El pasado efímero
Opinión
27 May 2016. Actualizado a las 05:00 h.
En Oviedo, hace unos días, se impartió una conferencia sobre la «inmerecida fama» (sic) del general Rafael del Riego. La noticia pasó medio inadvertida, pero sirve para constatar dos cosas: que hay gente a la que sólo se le da bien salir de meritoria en La Regenta y que el pasado es un lugar de naturaleza efímera en el que no cabe dar nada por sentado. Hubo un tiempo en el que estas cosas se tomaban en serio. Para ganarse el respeto de la posteridad había al menos que batallar en una guerra, emplear veinte años en el viaje de vuelta a casa y encontrar una vez allí a la mujer espantando un enjambre de pretendientes. Ahora que nadie ha leído La Odisea y muchos creen que Homero es una marca de detergente, todo se vende más barato, también la percepción de lo que fue. Se mira el pasado con ojos suspicaces porque no interesa comprender lo que ocurrió, sino rebañar en él todo lo que resulte medianamente aprovechable con vistas al presente. En Twitter, esta misma semana, un doctor en Historia del Arte calificaba a Lorca de «escritor pequeño burgués» para afearle a un diputado de izquierdas que prefiriese Poeta en Nueva York a Vientos del pueblo. No mucho antes, allá por las vísperas o las resacas del 2 de mayo, alguien censuró al pobre Jovellanos por haber muerto aferrándose a su patria en vez de bailarle el agua a los de Napoleón.

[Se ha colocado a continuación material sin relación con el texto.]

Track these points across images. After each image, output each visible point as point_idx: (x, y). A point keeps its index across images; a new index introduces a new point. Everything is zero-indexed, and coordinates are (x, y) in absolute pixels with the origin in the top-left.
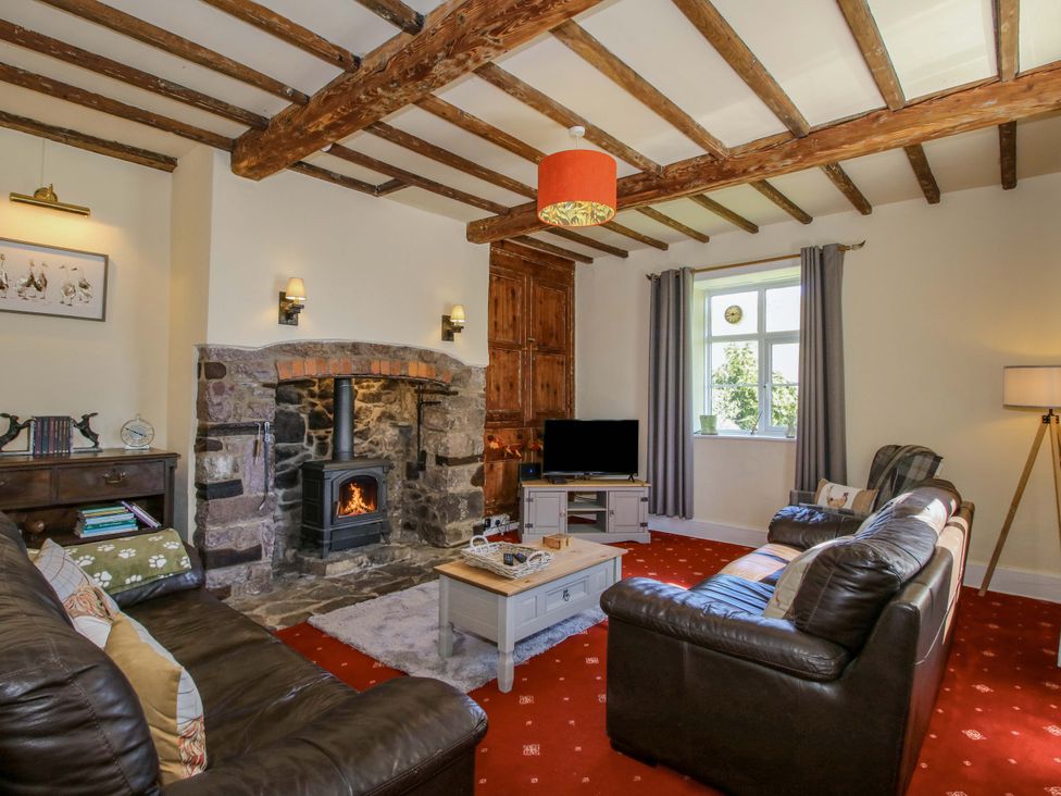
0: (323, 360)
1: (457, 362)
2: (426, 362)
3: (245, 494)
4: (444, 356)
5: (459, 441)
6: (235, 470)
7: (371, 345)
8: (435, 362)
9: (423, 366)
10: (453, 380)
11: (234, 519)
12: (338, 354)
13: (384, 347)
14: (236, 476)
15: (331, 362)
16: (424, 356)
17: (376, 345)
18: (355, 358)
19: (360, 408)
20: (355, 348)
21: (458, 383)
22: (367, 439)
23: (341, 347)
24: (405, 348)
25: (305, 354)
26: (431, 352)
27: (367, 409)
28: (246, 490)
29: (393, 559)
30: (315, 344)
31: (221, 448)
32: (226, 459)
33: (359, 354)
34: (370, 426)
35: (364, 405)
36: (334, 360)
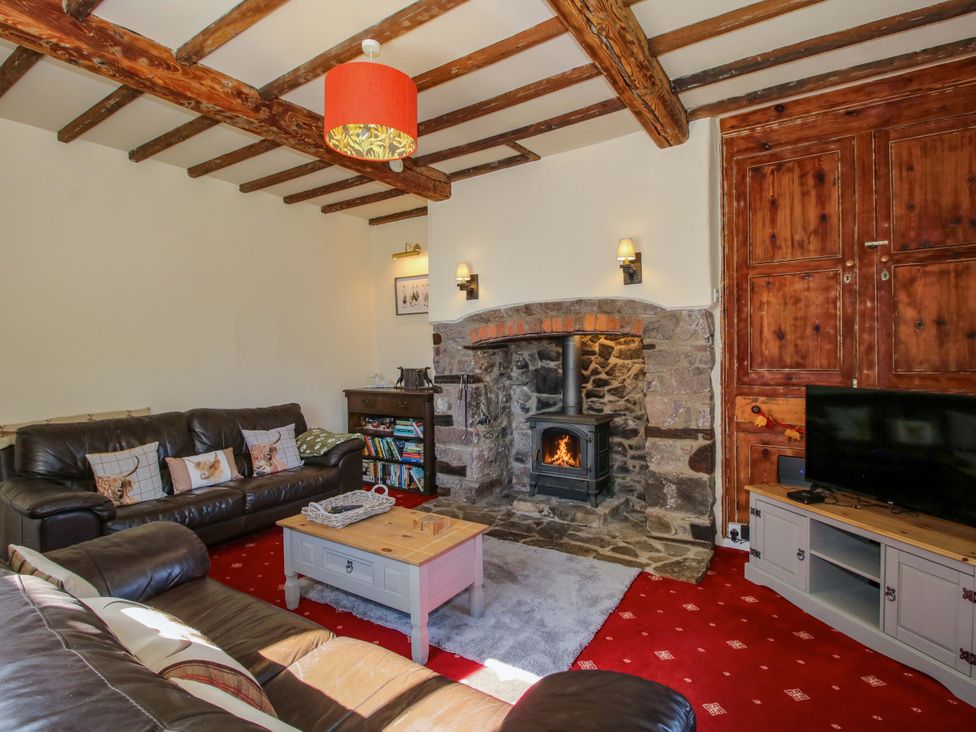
0: (501, 325)
1: (653, 308)
2: (606, 313)
3: (455, 426)
4: (631, 303)
5: (659, 407)
6: (450, 408)
7: (541, 304)
8: (619, 312)
9: (603, 318)
10: (646, 330)
11: (449, 442)
12: (516, 317)
13: (555, 304)
14: (449, 413)
15: (508, 324)
16: (606, 306)
17: (546, 304)
18: (528, 319)
19: (615, 365)
20: (527, 309)
21: (654, 333)
22: (622, 397)
23: (517, 310)
24: (580, 302)
25: (487, 321)
26: (613, 300)
27: (623, 366)
28: (455, 423)
29: (573, 520)
30: (495, 311)
31: (441, 392)
32: (442, 399)
33: (532, 314)
34: (626, 383)
35: (620, 362)
36: (509, 323)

No es nuevo el revisionismo que a lo largo de los siglos, desde el Cantar de Mío Cid en adelante, ha intentado mostrar galgos donde sólo hubo podencos, pero resulta curiosa la irrefrenable vocación de reescribir la propia historia para ir acomodándola al signo de unos tiempos que avanzan cada vez más rápido sin dejar de ser por ello menos tristes. Hemos llegado a un extremo en el que se exige más a los muertos que a los vivos, tal vez porque los primeros ya no pueden defenderse y los segundos aún tenemos la capacidad de ir buscando el abrigo del sol que más caliente. Culpamos a Manuel Azaña de no haber sabido hacer frente a los golpistas de 1936, pero en cambio erigimos en paladín de la lucha proletaria al primero que se arremanga para darle una leche a un concejal. Escrutamos cada rincón de la memoria colectiva con el propósito de hallar los claroscuros más inverosímiles al tiempo que aceptamos sin rechistar demasiado la primera astracanada que nos pongan por delante, siempre que quien la pronuncie haya conseguido reunir a un séquito de admiradores prestos a romperse las manos aplaudiendo. Cualquiera puede hacerse un traje a medida porque en estos grandes almacenes de la moral por cuyos pasillos deambulamos a diario habrá alguien dispuesto a comprarlo y nadie se atreverá a proclamar en voz alta que el emperador va desnudo. Así, burla burlando, El Lute se convierte en un preso político, Álvarez-Cascos resulta ser una reencarnación de los viejos ilustrados del XVIII y Otegi oficia de incansable luchador por la paz y las libertades. De tanto pervertir los significados hemos terminado por quedarnos con los significantes, tan dúctiles y maleables que lo mismo causan un roto que arreglan un descosido. Escribió Antonio Machado: «El vano ayer engendrará un mañana / vacío y ¡por ventura! pasajero». El último delirio llegó hace poco desde Córdoba, lejana y sola. Allí han resucitado a Julio Anguita, aquel califa que en realidad sólo supo ser visir y que, por lo visto, está llamado a convertirse en el símbolo de la nueva era. «¡Estamos en 1977!», dijo al despertar, aturdido y descolocado como si regresara de un coma profundo. Sus fieles aplaudieron enfebrecidos. Y digo yo que para irnos tan atrás en el tiempo no hacía falta inventar la política del futuro.